The herein outlined approach contributes to reducing the use of animals in preclinical drug development studies, since various scenarios, e.g., investigating different dosing regimens, can be simulated (a priori). In a next step, the PK/PD-TTE model is apt to be translated into a clinical setting for the clinical development program bringing this promising combination therapy closer to patients as translation to clinics of comparable approaches based on immune stimulation has already been proposed [
3]. However, due to the use of separate mice for PK, PD and immunostimulation experiments, translating the current results to humans is challenging. To accomplish this step, additional concentration-effect data, or dose-response data for MPLA would be needed. Therefore, further studies investigating adjunct use of immunostimulatory compounds should use i) different doses of the immunomodulator, ii) measure PK and PD simultaneously at least in some experiments, and iii) use multiple experimental systems such as different animal species, immunocompetent and -deficient animals or in vitro set-ups tailored to specific endpoints of interest.

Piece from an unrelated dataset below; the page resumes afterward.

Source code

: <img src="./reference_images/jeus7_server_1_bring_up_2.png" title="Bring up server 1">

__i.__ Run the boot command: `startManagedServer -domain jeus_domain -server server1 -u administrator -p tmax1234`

Still, the safe use of MPLA in humans and the augmented innate antimicrobial immunity might establish a basis for a successful translation as adjunct therapy to conventional antibiotic treatments.
In conclusion, we demonstrated that combining antibiotics with immunostimulatory drugs may serve as a promising approach to augment the effect of antibiotics. Leveraging a pharmacometric PK/PD analysis approach, the performed analysis showed the ability of MPLA to stimulate the immune system and additively enhance the efficacy of the antibiotic AMX in terms of bacterial burden and survival. Further studies with other antibiotics and—ultimately—evaluation of such approaches in the clinical setting are warranted.